(Records excerpted from a collection)
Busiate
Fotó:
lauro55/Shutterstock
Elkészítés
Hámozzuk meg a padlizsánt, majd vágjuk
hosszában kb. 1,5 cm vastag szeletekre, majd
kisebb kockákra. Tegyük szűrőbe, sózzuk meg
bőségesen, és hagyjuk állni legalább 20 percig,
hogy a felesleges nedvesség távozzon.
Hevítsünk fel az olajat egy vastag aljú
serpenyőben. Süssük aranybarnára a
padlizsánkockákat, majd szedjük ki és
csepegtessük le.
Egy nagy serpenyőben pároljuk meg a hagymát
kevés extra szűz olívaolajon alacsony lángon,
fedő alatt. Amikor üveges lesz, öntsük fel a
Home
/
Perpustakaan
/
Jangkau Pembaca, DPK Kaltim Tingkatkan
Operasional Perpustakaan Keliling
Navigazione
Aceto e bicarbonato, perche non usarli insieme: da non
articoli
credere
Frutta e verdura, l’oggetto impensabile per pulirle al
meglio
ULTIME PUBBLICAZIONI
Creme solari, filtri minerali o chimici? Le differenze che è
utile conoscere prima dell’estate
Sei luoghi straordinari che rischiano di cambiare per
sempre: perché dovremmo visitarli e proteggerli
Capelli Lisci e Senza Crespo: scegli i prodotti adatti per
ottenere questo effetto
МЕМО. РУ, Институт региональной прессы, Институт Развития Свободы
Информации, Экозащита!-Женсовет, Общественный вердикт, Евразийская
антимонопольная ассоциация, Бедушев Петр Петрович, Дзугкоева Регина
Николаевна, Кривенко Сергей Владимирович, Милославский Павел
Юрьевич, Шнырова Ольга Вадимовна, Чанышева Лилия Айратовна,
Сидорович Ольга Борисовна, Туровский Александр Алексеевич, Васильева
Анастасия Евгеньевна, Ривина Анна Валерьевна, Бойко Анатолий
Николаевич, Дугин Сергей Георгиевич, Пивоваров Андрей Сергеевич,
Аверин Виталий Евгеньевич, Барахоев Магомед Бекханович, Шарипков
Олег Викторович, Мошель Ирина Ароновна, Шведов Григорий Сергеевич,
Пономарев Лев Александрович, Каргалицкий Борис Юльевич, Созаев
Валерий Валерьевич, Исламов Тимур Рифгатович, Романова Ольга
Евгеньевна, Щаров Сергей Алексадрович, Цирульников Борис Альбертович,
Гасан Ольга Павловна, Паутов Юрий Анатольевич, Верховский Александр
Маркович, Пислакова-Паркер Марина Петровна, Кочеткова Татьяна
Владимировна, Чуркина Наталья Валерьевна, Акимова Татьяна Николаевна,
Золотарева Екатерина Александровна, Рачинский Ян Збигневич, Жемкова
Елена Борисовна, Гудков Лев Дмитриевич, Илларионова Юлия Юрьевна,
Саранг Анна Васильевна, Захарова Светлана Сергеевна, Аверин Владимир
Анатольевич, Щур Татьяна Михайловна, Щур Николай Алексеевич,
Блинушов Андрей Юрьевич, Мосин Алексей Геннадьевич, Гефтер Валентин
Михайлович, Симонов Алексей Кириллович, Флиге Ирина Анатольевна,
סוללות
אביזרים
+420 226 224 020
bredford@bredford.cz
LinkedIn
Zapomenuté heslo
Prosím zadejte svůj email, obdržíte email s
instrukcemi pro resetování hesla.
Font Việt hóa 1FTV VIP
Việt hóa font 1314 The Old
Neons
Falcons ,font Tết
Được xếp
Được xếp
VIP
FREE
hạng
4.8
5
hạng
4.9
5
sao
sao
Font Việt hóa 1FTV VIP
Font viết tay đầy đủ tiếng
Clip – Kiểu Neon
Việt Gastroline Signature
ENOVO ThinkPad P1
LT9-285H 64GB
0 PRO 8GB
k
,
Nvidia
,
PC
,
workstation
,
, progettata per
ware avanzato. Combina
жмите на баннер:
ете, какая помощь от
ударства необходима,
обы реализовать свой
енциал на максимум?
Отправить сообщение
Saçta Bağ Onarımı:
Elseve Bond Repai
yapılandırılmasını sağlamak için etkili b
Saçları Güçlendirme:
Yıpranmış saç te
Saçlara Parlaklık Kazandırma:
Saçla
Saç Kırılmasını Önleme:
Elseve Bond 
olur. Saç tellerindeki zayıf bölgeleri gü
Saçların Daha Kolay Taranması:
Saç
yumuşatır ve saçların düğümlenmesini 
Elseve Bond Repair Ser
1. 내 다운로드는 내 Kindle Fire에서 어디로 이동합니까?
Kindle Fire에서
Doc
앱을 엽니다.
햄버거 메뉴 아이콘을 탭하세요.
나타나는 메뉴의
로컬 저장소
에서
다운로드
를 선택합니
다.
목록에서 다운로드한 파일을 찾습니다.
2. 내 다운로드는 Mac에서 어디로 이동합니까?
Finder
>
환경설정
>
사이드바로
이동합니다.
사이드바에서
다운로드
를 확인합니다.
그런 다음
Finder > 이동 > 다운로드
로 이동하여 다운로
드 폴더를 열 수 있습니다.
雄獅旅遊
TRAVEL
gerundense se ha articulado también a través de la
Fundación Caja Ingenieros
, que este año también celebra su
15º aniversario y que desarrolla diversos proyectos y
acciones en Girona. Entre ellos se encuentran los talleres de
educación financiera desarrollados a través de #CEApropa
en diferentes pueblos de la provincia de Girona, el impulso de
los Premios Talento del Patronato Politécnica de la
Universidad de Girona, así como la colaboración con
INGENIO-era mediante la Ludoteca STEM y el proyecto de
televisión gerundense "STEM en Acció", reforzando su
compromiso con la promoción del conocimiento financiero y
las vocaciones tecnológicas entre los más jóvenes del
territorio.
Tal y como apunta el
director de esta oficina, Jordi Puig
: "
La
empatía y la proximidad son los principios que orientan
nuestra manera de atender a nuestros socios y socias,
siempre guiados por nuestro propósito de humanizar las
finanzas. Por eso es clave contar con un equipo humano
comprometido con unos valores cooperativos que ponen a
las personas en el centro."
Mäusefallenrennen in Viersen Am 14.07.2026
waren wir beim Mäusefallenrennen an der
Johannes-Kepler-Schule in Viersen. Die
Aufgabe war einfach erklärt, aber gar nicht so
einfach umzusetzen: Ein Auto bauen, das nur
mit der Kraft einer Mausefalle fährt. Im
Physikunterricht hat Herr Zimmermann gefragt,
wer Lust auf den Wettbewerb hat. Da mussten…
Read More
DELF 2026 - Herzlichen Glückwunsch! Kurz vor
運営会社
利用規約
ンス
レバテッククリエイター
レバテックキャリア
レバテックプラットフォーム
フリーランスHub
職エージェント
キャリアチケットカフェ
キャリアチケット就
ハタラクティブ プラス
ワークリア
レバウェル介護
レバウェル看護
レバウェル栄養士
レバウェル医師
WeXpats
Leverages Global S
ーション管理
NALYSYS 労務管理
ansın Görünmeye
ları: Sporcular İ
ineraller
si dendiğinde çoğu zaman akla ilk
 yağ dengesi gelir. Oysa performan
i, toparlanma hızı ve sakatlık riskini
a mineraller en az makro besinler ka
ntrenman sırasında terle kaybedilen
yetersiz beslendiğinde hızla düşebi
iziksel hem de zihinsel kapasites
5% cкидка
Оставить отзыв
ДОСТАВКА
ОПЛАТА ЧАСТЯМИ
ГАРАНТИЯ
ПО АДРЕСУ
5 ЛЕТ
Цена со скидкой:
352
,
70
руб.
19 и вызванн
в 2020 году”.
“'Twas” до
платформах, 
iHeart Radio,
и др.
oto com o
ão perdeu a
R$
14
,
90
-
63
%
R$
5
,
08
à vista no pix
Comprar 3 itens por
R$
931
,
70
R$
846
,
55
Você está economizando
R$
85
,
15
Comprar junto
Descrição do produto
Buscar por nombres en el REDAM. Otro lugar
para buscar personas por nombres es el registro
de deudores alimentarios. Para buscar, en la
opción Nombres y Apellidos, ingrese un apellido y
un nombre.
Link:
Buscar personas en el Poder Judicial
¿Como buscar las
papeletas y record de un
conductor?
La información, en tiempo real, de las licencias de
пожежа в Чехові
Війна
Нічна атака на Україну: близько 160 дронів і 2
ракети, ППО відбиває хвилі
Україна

Exercise description:
The first line of the records and every line down to the line with "Информации, Экозащита!-Женсовет, Общественный" must be quoted exactly; leave out all else.

Answer to this task:
Busiate
Fotó:
lauro55/Shutterstock
Elkészítés
Hámozzuk meg a padlizsánt, majd vágjuk
hosszában kb. 1,5 cm vastag szeletekre, majd
kisebb kockákra. Tegyük szűrőbe, sózzuk meg
bőségesen, és hagyjuk állni legalább 20 percig,
hogy a felesleges nedvesség távozzon.
Hevítsünk fel az olajat egy vastag aljú
serpenyőben. Süssük aranybarnára a
padlizsánkockákat, majd szedjük ki és
csepegtessük le.
Egy nagy serpenyőben pároljuk meg a hagymát
kevés extra szűz olívaolajon alacsony lángon,
fedő alatt. Amikor üveges lesz, öntsük fel a
Home
/
Perpustakaan
/
Jangkau Pembaca, DPK Kaltim Tingkatkan
Operasional Perpustakaan Keliling
Navigazione
Aceto e bicarbonato, perche non usarli insieme: da non
articoli
credere
Frutta e verdura, l’oggetto impensabile per pulirle al
meglio
ULTIME PUBBLICAZIONI
Creme solari, filtri minerali o chimici? Le differenze che è
utile conoscere prima dell’estate
Sei luoghi straordinari che rischiano di cambiare per
sempre: perché dovremmo visitarli e proteggerli
Capelli Lisci e Senza Crespo: scegli i prodotti adatti per
ottenere questo effetto
МЕМО. РУ, Институт региональной прессы, Институт Развития Свободы
Информации, Экозащита!-Женсовет, Общественный вердикт, Евразийская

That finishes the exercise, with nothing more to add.